## [Recorded data]
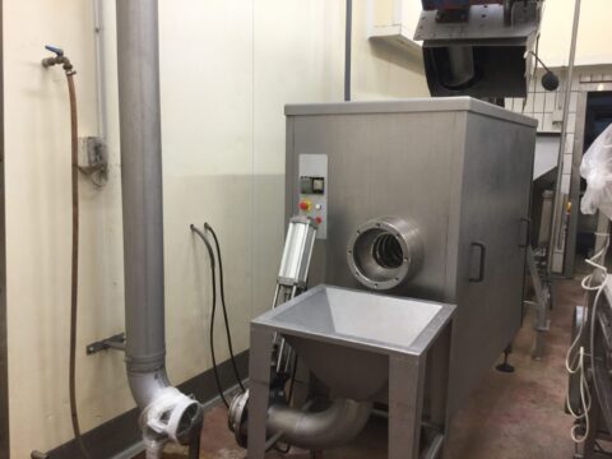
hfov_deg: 58.4
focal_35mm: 31
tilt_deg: -8.3
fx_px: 548
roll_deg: -0.2
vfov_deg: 45.4
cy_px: 230
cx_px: 306
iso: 80
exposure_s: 1/33
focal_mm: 3.3
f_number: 2.4
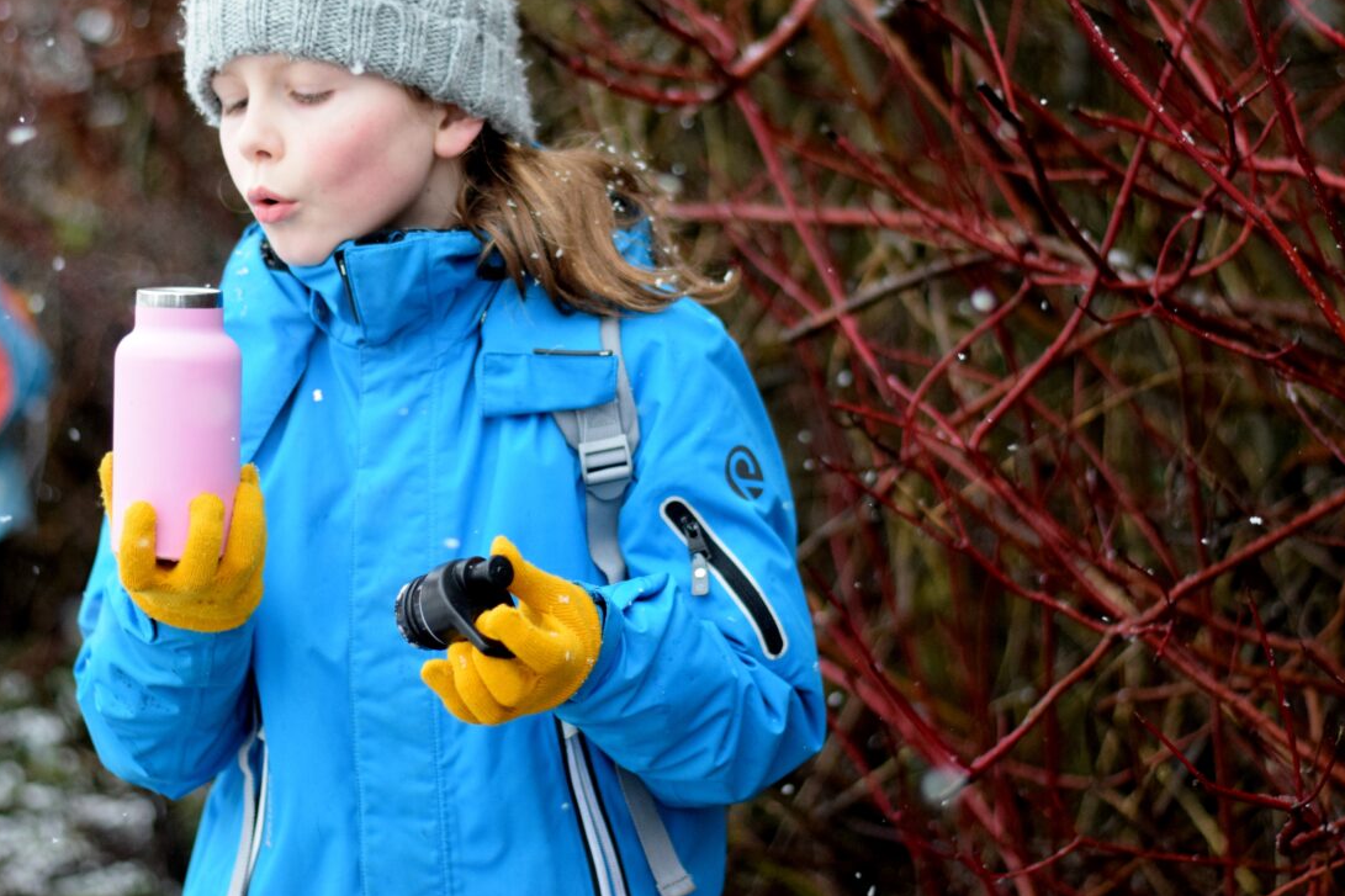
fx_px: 3698
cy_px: 309
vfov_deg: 13.8
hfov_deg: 20.6
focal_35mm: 99
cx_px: 586
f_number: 1.8
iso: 1250
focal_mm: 50
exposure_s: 1/1250
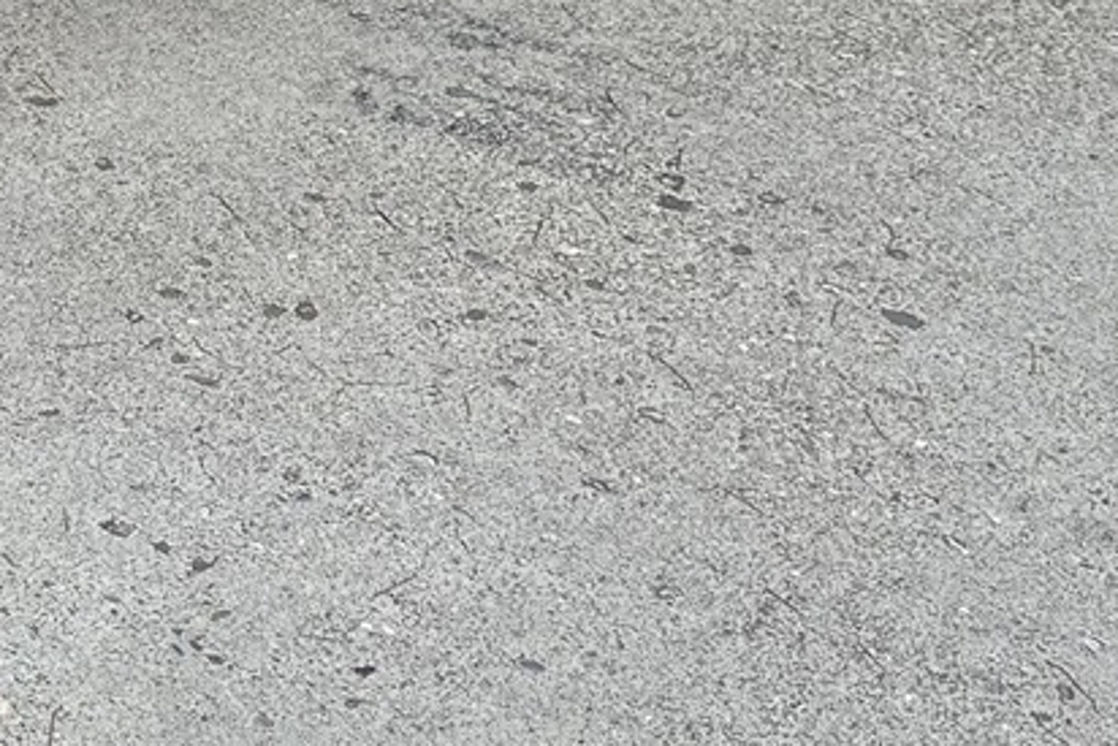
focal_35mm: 122
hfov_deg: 15.5
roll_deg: +1.2
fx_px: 3790
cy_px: -1147
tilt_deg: -10.4
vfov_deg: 9.7
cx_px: -562
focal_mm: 6.76
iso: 80
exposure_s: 1/3247
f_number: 1.78
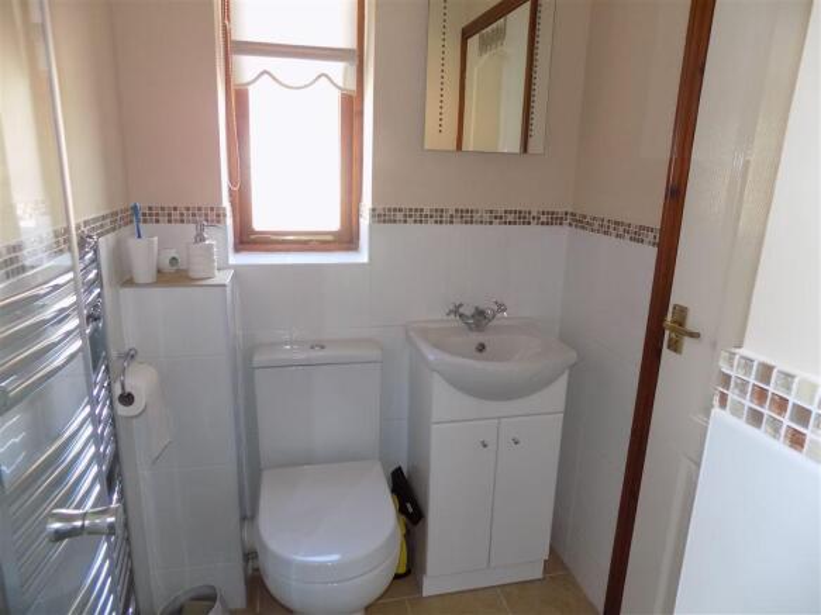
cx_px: 410
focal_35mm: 23
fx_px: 545
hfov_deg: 73.9
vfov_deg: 58.9
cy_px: 308
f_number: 3.1
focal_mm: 4
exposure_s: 1/30
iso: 200
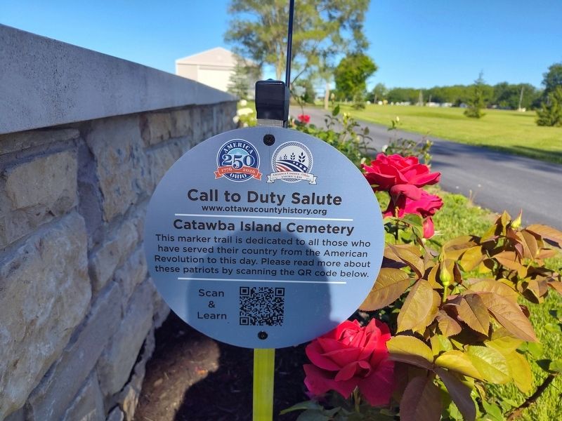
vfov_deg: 58.9
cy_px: 210
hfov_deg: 73.9
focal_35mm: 23
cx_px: 281
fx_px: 373
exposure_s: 1/1380
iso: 100
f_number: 1.8
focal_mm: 5.56
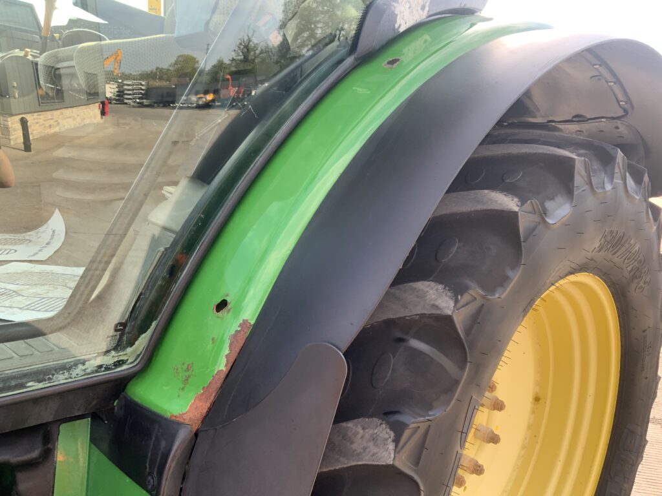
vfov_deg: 48.2
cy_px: 248
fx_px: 555
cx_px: 331
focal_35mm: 29
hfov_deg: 61.7
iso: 16
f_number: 1.8
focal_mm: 3
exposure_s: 1/140
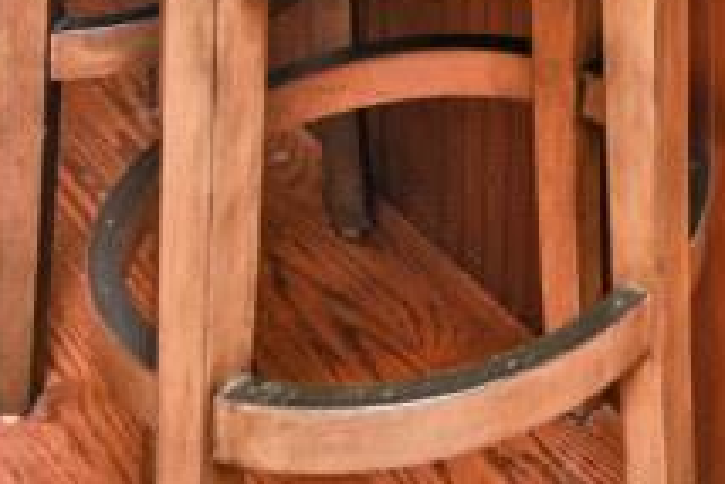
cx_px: 911
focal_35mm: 98
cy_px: -1012
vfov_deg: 10.0
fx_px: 1975
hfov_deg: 19.4
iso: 360
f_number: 4
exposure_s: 1/60
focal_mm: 14
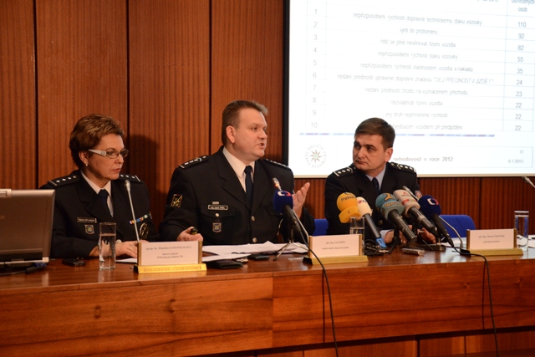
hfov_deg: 31.9
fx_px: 936
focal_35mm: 63
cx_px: 268
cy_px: 178
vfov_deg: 21.6
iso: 2500
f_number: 5
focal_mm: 42
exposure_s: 1/60
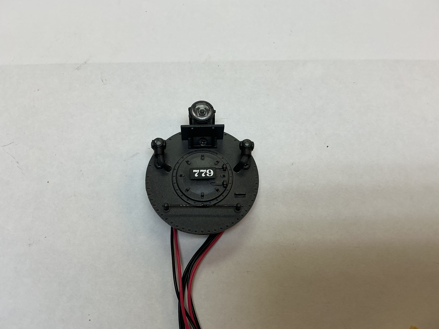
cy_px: 164
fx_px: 368
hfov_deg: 61.7
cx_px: 220
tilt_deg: -75.9
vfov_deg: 48.2
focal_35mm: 29
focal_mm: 3
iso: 25
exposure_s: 1/100
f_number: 1.8
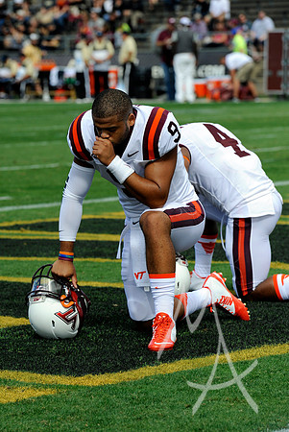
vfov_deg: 11.1
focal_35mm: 185
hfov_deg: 7.4
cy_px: 216
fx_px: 2222
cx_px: 144
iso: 800
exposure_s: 1/2000
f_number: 6.3
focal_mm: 185
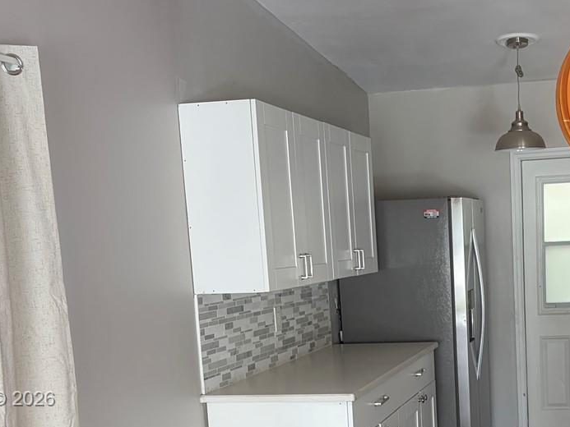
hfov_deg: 31.3
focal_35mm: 60
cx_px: 456
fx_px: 988
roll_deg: +2.7
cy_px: 400
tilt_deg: -10.5
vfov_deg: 23.6
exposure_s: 1/122
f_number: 1.6
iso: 80
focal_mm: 5.96
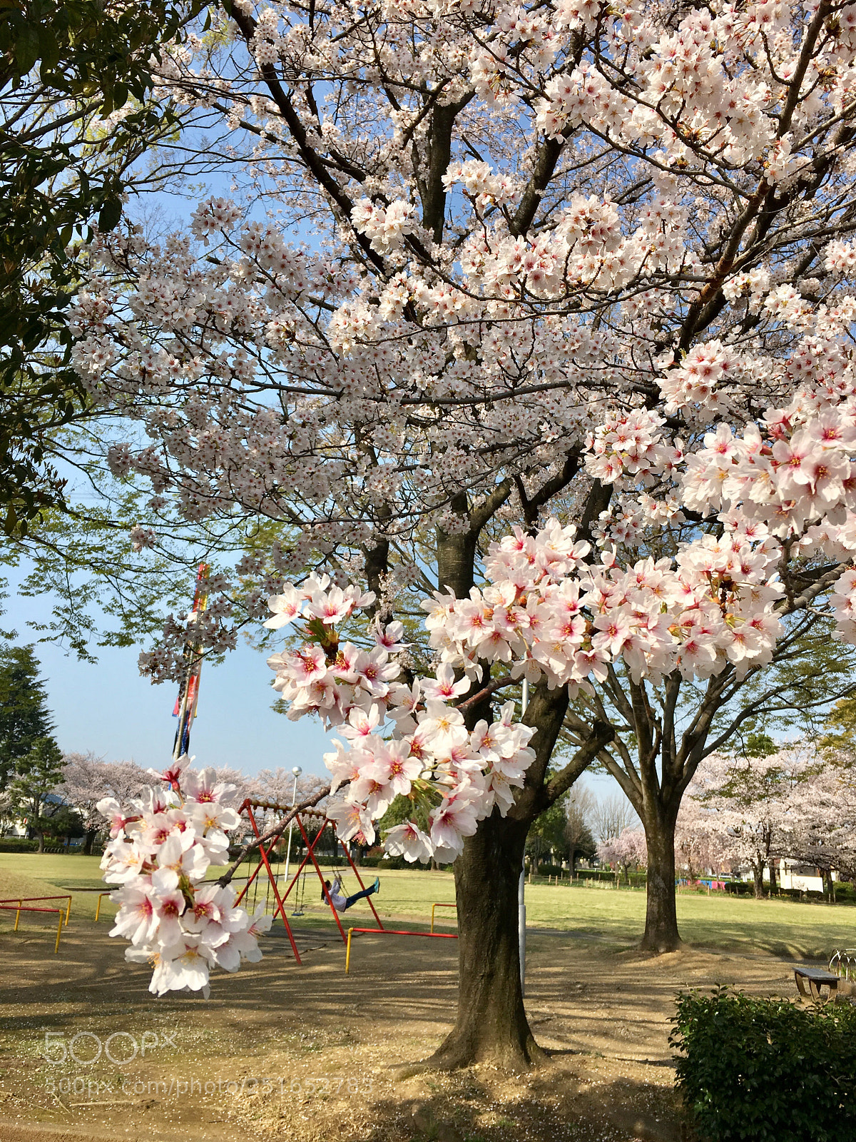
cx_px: 428
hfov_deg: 48.2
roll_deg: -3.5
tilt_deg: +16.3
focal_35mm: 29
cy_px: 571
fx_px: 956
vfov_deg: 61.7
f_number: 2.2
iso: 25
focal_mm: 4.15
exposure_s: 1/1350
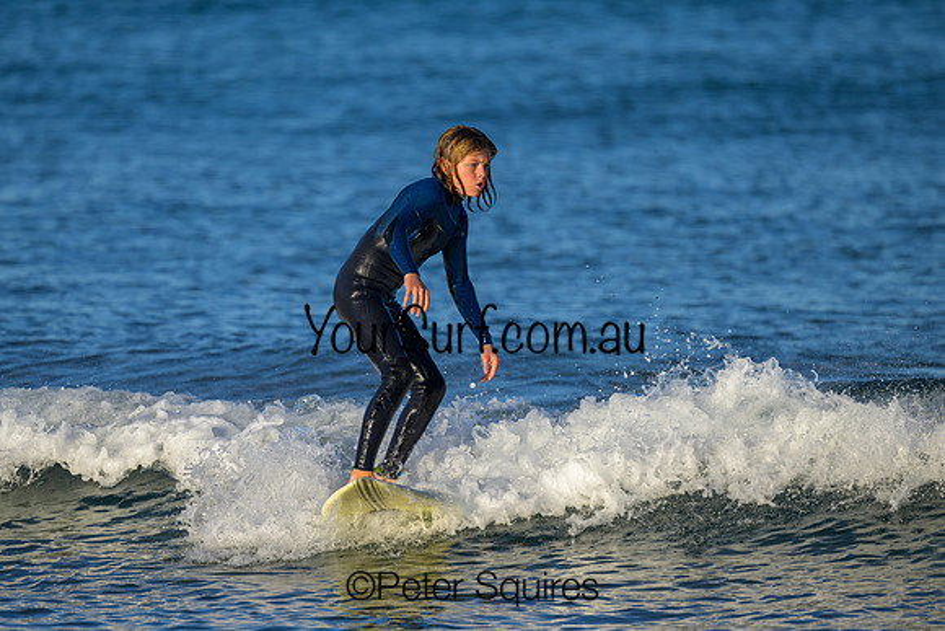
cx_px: 472
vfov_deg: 1.7
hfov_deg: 2.6
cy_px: 316
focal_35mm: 800
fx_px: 21004
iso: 250
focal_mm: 800
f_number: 6.3
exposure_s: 1/1600
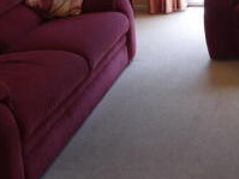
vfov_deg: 17.8
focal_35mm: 82
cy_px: 34
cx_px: 260
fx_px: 566
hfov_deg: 22.6
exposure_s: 1/160
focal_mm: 6
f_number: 2.2
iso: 100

## [What you need to do]
The records above need to be copied exactly, with the pictures left out.

## [Task answer]
hfov_deg: 58.4
focal_35mm: 31
tilt_deg: -8.3
fx_px: 548
roll_deg: -0.2
vfov_deg: 45.4
cy_px: 230
cx_px: 306
iso: 80
exposure_s: 1/33
focal_mm: 3.3
f_number: 2.4
fx_px: 3698
cy_px: 309
vfov_deg: 13.8
hfov_deg: 20.6
focal_35mm: 99
cx_px: 586
f_number: 1.8
iso: 1250
focal_mm: 50
exposure_s: 1/1250
focal_35mm: 122
hfov_deg: 15.5
roll_deg: +1.2
fx_px: 3790
cy_px: -1147
tilt_deg: -10.4
vfov_deg: 9.7
cx_px: -562
focal_mm: 6.76
iso: 80
exposure_s: 1/3247
f_number: 1.78
cx_px: 410
focal_35mm: 23
fx_px: 545
hfov_deg: 73.9
vfov_deg: 58.9
cy_px: 308
f_number: 3.1
focal_mm: 4
exposure_s: 1/30
iso: 200
vfov_deg: 58.9
cy_px: 210
hfov_deg: 73.9
focal_35mm: 23
cx_px: 281
fx_px: 373
exposure_s: 1/1380
iso: 100
f_number: 1.8
focal_mm: 5.56
vfov_deg: 48.2
cy_px: 248
fx_px: 555
cx_px: 331
focal_35mm: 29
hfov_deg: 61.7
iso: 16
f_number: 1.8
focal_mm: 3
exposure_s: 1/140
cx_px: 911
focal_35mm: 98
cy_px: -1012
vfov_deg: 10.0
fx_px: 1975
hfov_deg: 19.4
iso: 360
f_number: 4
exposure_s: 1/60
focal_mm: 14
hfov_deg: 31.9
fx_px: 936
focal_35mm: 63
cx_px: 268
cy_px: 178
vfov_deg: 21.6
iso: 2500
f_number: 5
focal_mm: 42
exposure_s: 1/60
cy_px: 164
fx_px: 368
hfov_deg: 61.7
cx_px: 220
tilt_deg: -75.9
vfov_deg: 48.2
focal_35mm: 29
focal_mm: 3
iso: 25
exposure_s: 1/100
f_number: 1.8
vfov_deg: 11.1
focal_35mm: 185
hfov_deg: 7.4
cy_px: 216
fx_px: 2222
cx_px: 144
iso: 800
exposure_s: 1/2000
f_number: 6.3
focal_mm: 185
hfov_deg: 31.3
focal_35mm: 60
cx_px: 456
fx_px: 988
roll_deg: +2.7
cy_px: 400
tilt_deg: -10.5
vfov_deg: 23.6
exposure_s: 1/122
f_number: 1.6
iso: 80
focal_mm: 5.96
cx_px: 428
hfov_deg: 48.2
roll_deg: -3.5
tilt_deg: +16.3
focal_35mm: 29
cy_px: 571
fx_px: 956
vfov_deg: 61.7
f_number: 2.2
iso: 25
focal_mm: 4.15
exposure_s: 1/1350
cx_px: 472
vfov_deg: 1.7
hfov_deg: 2.6
cy_px: 316
focal_35mm: 800
fx_px: 21004
iso: 250
focal_mm: 800
f_number: 6.3
exposure_s: 1/1600
vfov_deg: 17.8
focal_35mm: 82
cy_px: 34
cx_px: 260
fx_px: 566
hfov_deg: 22.6
exposure_s: 1/160
focal_mm: 6
f_number: 2.2
iso: 100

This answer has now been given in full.